The two-year extension was a mistake.

Instead, the Congress should have acted to make permanent the income tax rates the Congress first approved during President George W. Bush's first year in office. Those rates, which will continue through 2012, range from a low of 10 percent to a maximum of 35 percent. Those rates are fair and just.

Let us recall that candidate for president Barack Obama often complained that the Bush era tax rates benefitted the so-called wealthy at the expense of the middle class and the working poor. He changed his tune to some degree after the American people, by and large, spoke during the November mid-term elections. They spoke by handing Republicans control of the U.S. House of Representatives. Republicans also picked up enough seats in the U.S. Senate to earnestly thwart Obama's liberal agenda.

To surmise, the American people told Obama and the liberal Democratic congressional leadership that it had had a belly full of out-of-control deficit spending and it was in no mood to embrace an increase in taxes.
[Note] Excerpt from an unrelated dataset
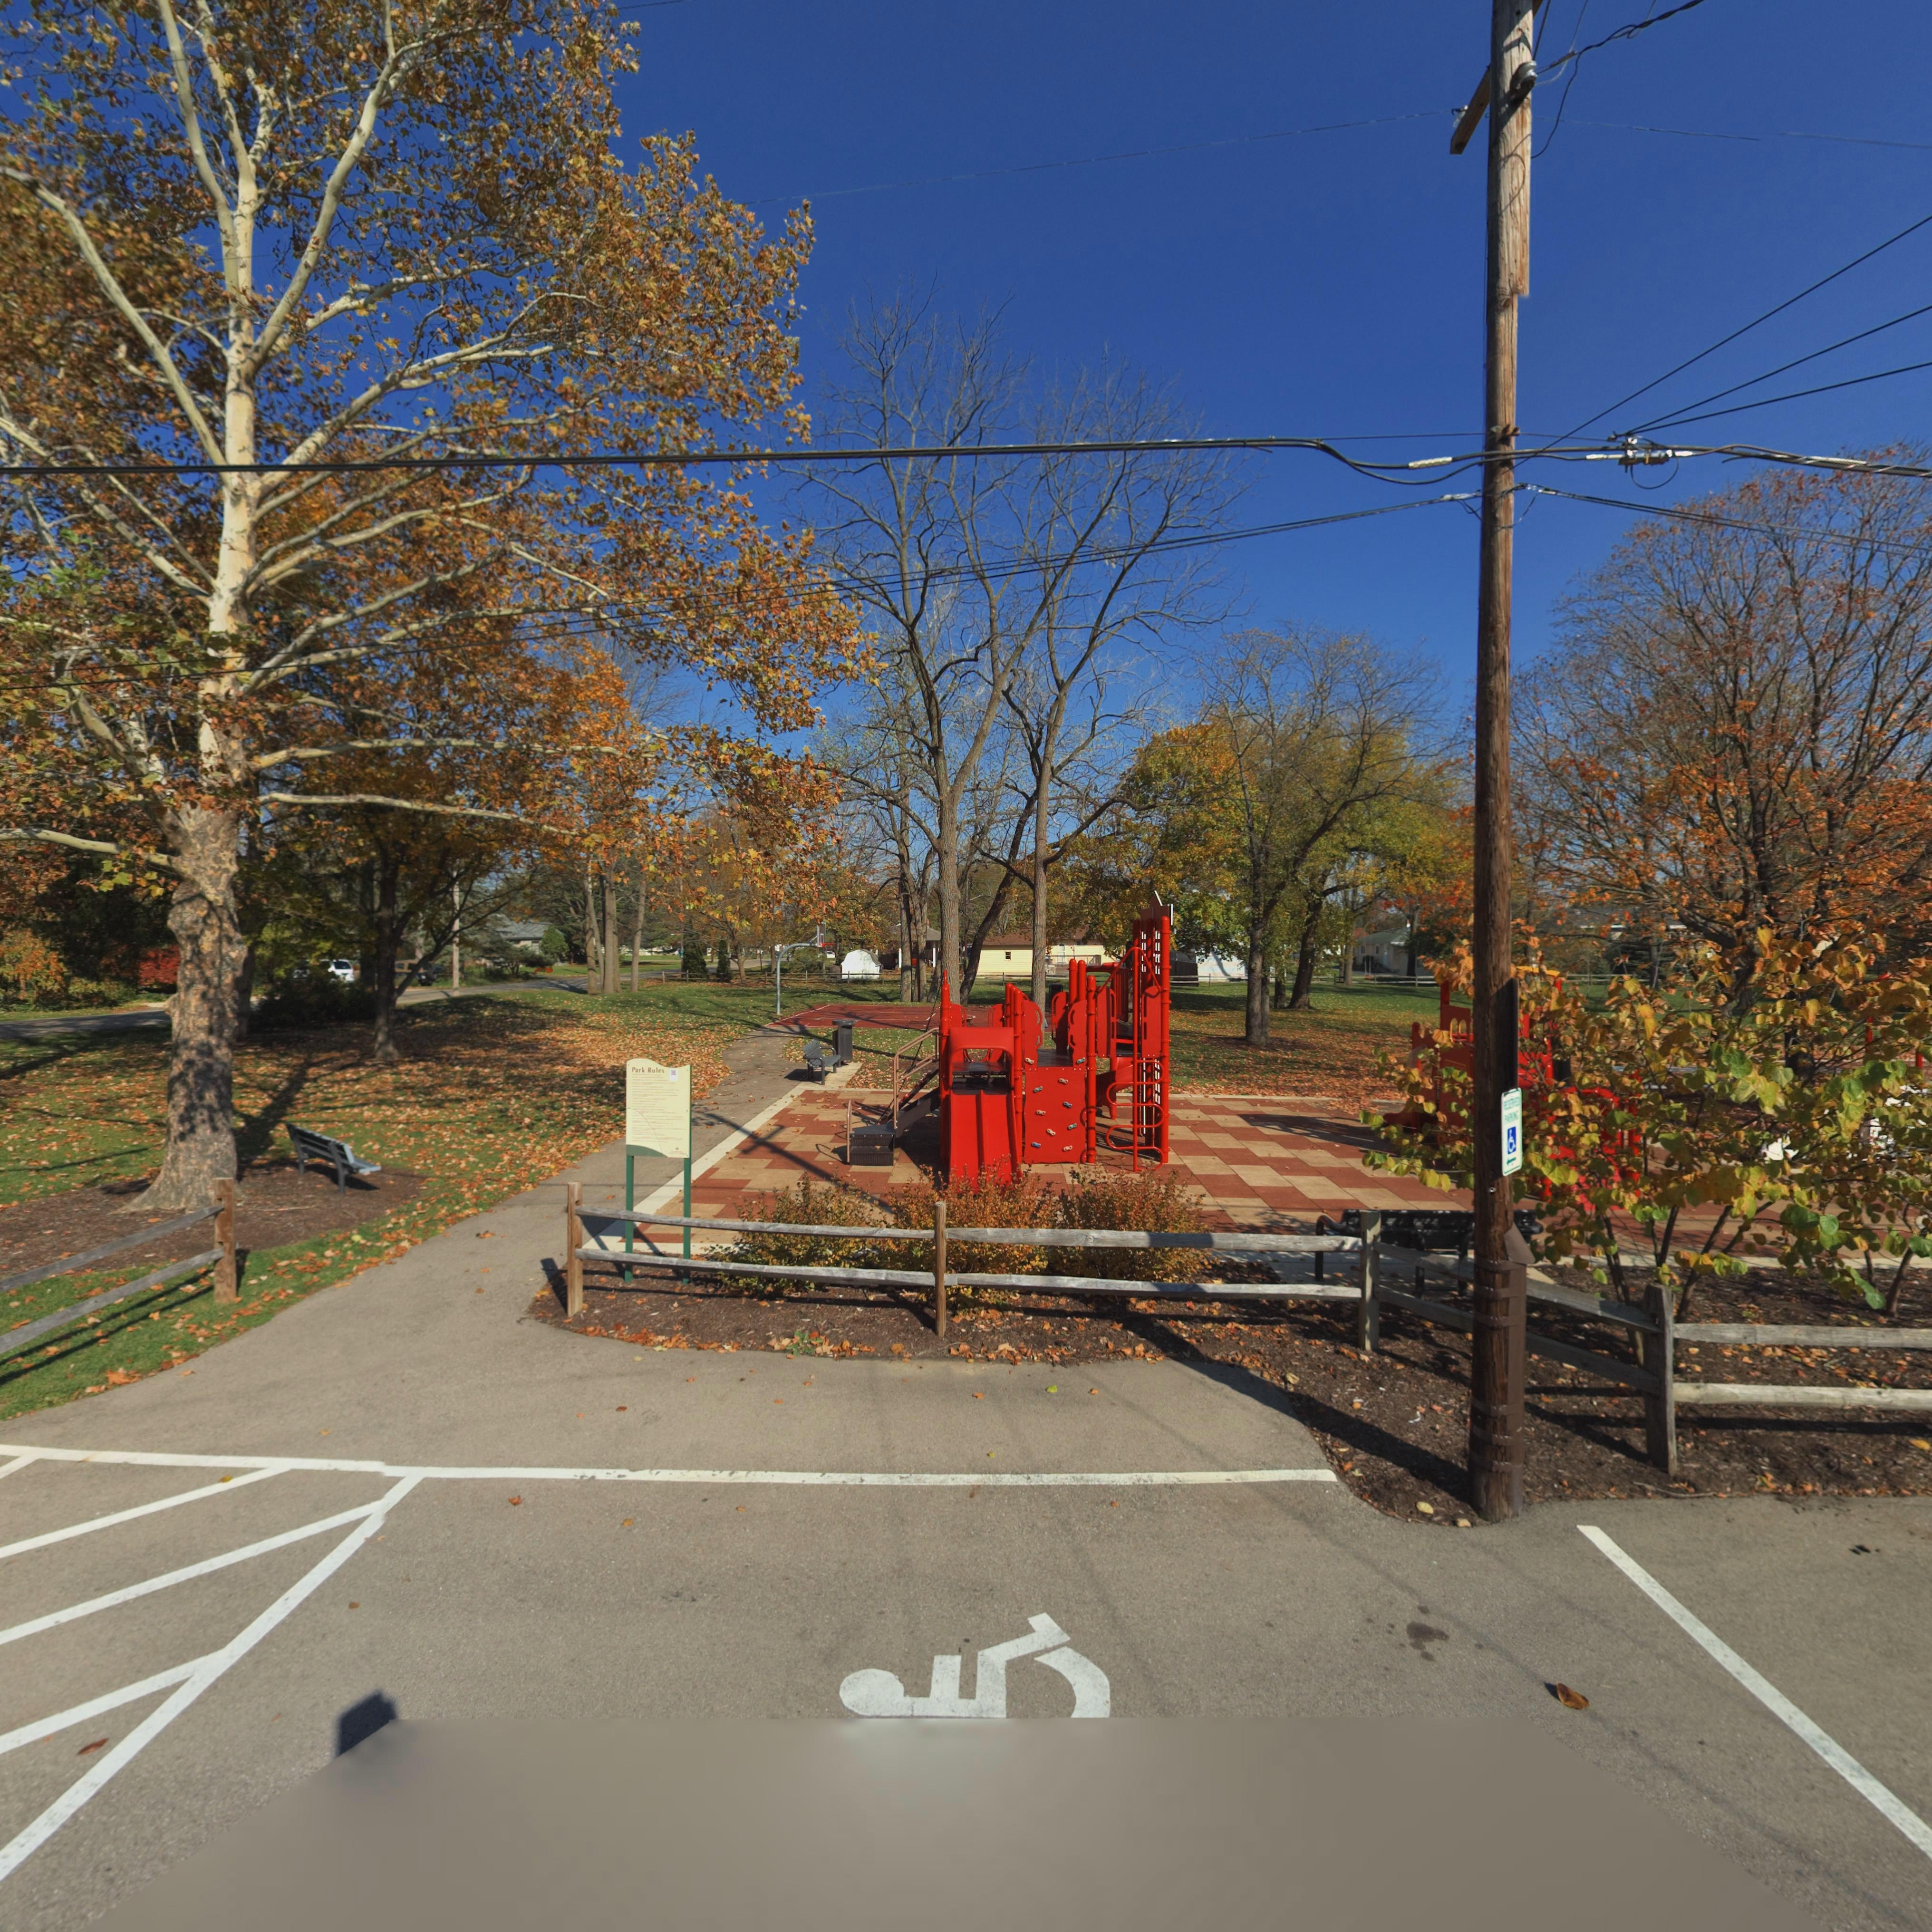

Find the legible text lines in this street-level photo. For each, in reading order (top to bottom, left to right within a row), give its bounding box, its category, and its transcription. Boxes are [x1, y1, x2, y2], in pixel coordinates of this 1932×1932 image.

[630, 1065, 666, 1074] None: Park Rules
Unfortunately, extending the Bush era tax rates for another two years will add to the country's deficit. That will be the case because the Congress has not exhibited a willingness to cut spending. In time, hopefully, that will change.

In approving a two-year extension of the Bush era tax rates, the Congress signaled to the American people that income taxes could rise in the near future. In other words, the Congress created uncertainty.

With its two-year extension, the Congress also tipped its hand that it has no intention reining in spending on government programs that are crippling the federal government financially. Of course, we are referring to Social Security and Medicare and spending on defense.

It is without a doubt that the U.S. government is en route to insolvency. That's certain to occur unless the Congress gets serious about its propensity to spend the taxpayers' money as if there exists an endless supply of it.

We remain adamant in our position that the Bush era tax rates provide sufficient revenues to operate government in the United States. However, the Bush tax rates do not generate enough revenues to finance the size and scope of government as it exists today in America. That's what needs to change.